The mathematics has been kept to a minimum. Introductory calculus and some knowledge of linear algebra is a sufficient background for the student who wants to follow all of the mathematical detail presented in the text and its appendices. Bibliographies and references to the primary research literature at the end of every chapter also make this a suitable starting point for research in nanoscience. One last goal was to make this the handbook containing the stuff that I want the students in my lab to know, and I hope I have succeeded.
Solutions to most of the problems are given in Appendix M. They include detailed derivations where needed for support of the main text. A CD contains Powerpoint presentations for the lectures, as well as color figures and movies.

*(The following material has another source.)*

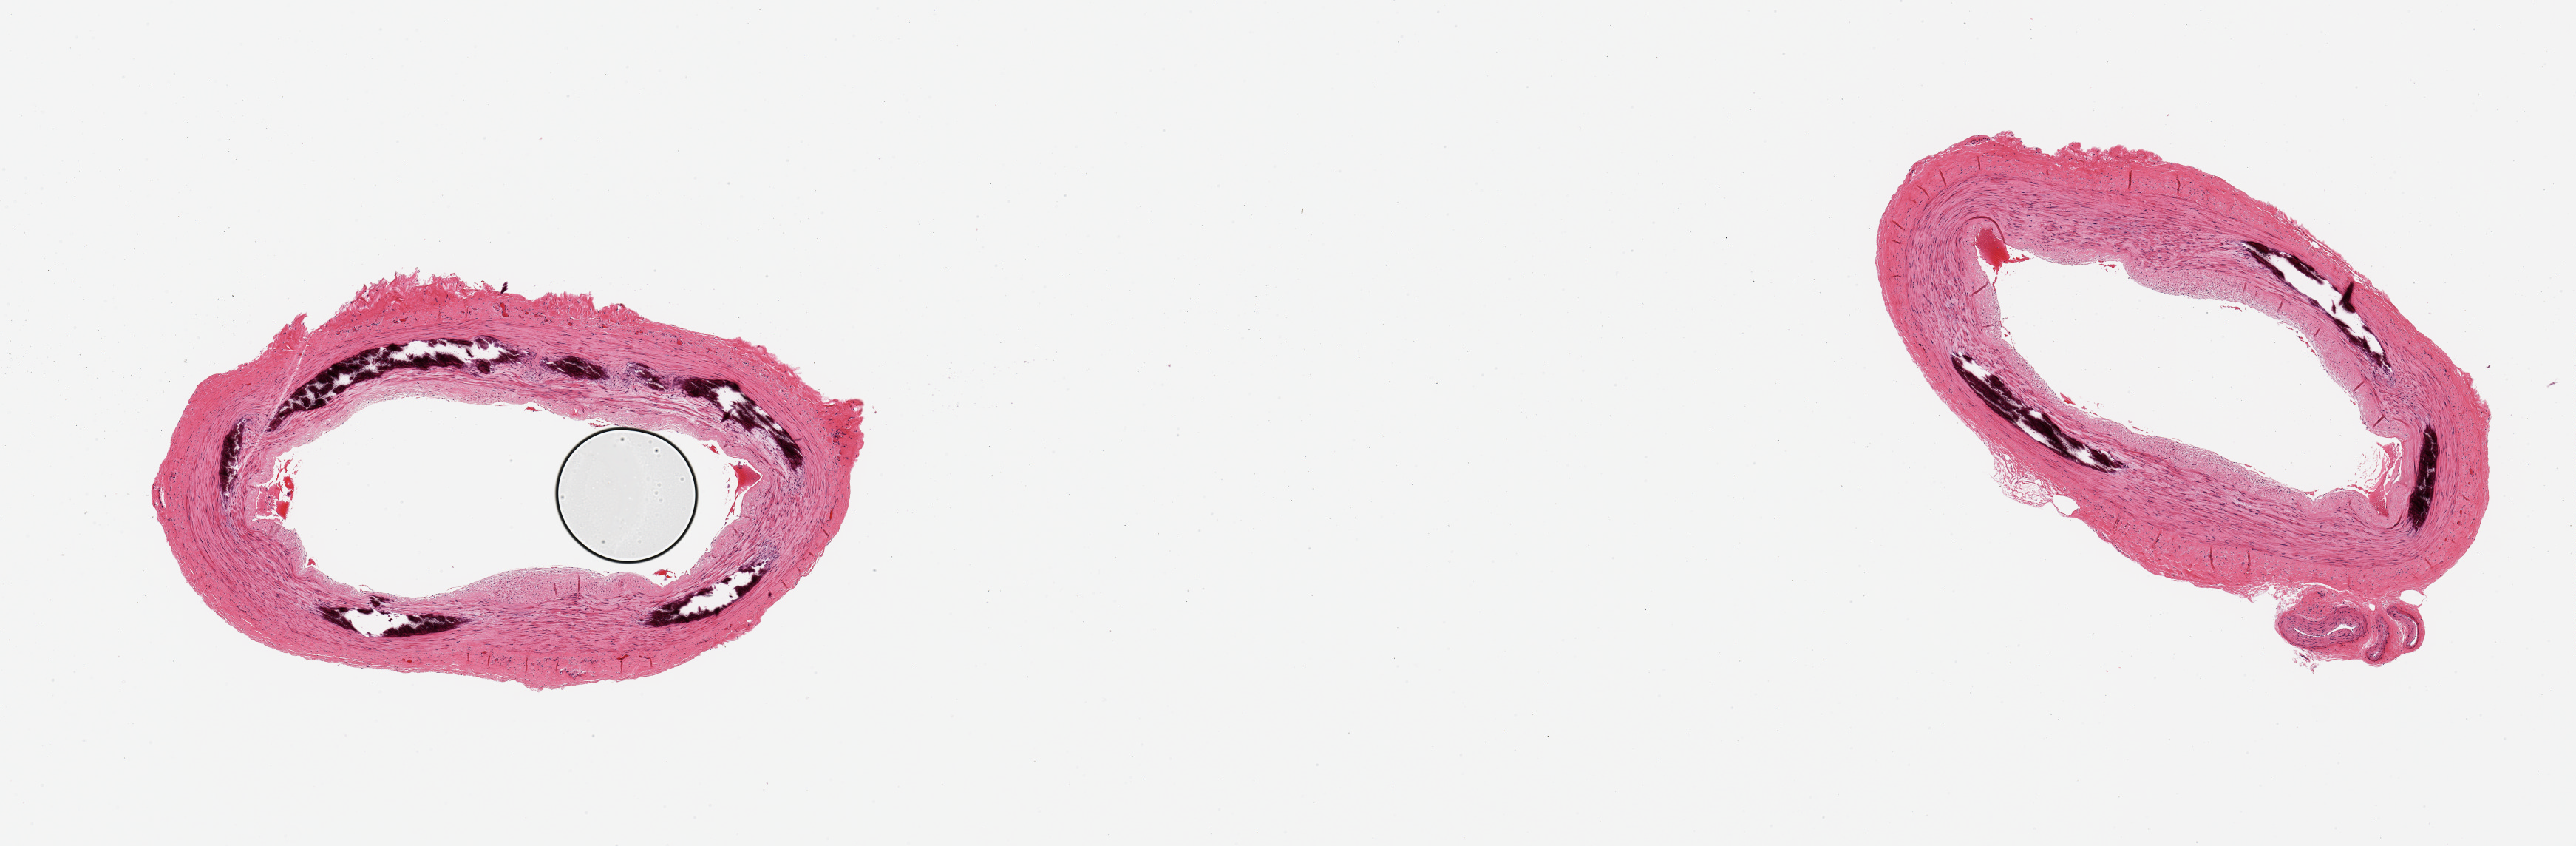
H&E whole-slide image, brightfield — a low-resolution overview of the entire scanned area, about 13.8 x 4.5 mm; PAXgene-fixed, paraffin-embedded tissue; target tissue: tibial artery; tissue donor sample. Donor: male.
Reviewer comment on this tissue sample: 2 pieces; significant medial calcifications and atheromatous plaque with luminal obliteration (less than 25%).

A book produced to a deadline, its production taking second place to all the other demands of an academic job, is bound to contain mistakes. They are far fewer in number because of the critical input of many of my colleagues and students. Mark Ratner read most of the first draft, providing valuable comments. I received valuable feedback from Nongjian Tao, Timothy Newman, Otto Sankey, John Spence, Larry Nagahara, Peiming Zhang, and Ralph Chamberlin. Students in my class helped me refine the problems at the end of each chapter and caught many errors in this version. They include Ashley Kibel, Eric Alonas, Shreya Bhattacharya, Kevin Brown, Jared Burdick, Di Cao, Shuai Chang, Eric Dailey, Shaoyin Guo, Kaushik Gurunathan, Billie Harvey, Shuao Huang, Deepthi Jampala, Parminder Kaur, Steven Klein, Lisha Lin, Hao Liu, Dan and Alise Martin, Chelsea Mcintosh, Douglas Moorhead, Jeff Moran, Pei Pang, Peter Pelletier, Suman Ranjit, Kamil Salloum, Dan Shea, Nathaniel Sylvain, Matthijs Smith, Jill Stock, Tim Lamb and Nick Teodori. Hao Liu also created the cover art. Hosam Yousif checked the problems and produced clean solutions for through 5. I am grateful to Maggie Black for tracking down permissions and taking care of copyright issues. Health issues did not get in the way of this project thanks to the diligent care of Dr. Alan Wachter M.D. Finally, the debt I owe to my remarkable wife, Christine, is enormous. She is constantly supportive, loving, and kind.
Tempe, AZ, 2008
Contents
1 What is Nanoscience?
1.1 About size scales
Nanoscience is about the phenomena that occur in systems with nanometer dimensions. Some of the unique aspects of nanosystems arise solely from the tiny size of the systems. Nano is about as small as it gets in the world of regular chemistry, materials science, and biology. The diameter of a hydrogen atom is about one-tenth of a nanometer, so the nanometer scale is the very smallest scale on which we might consider building machines on the basis of the principles we learn from everyday mechanics, using the 1000 or so hydrogen atoms we could pack into a cube of size 1 nm 1nm 1 nm. If this is all that there was to nanoscience, it would still be remarkable because of the incredible difference in scale between the nano world and the regular macroscopic world around us. In 1959, Richard Feynman gave a talk to the American Physical Society in which he laid out some of the consequences of measuring and manipulating materials at the nanoscale. This talk, There is plenty of room at the bottom, is reproduced in its entirety in Appendix B. It does a far better job than ever I could of laying out the consequences of a technology that allows us to carry out routine manipulations of materials at the nanoscale and if you have not already read it, you should interrupt this introduction to read it now.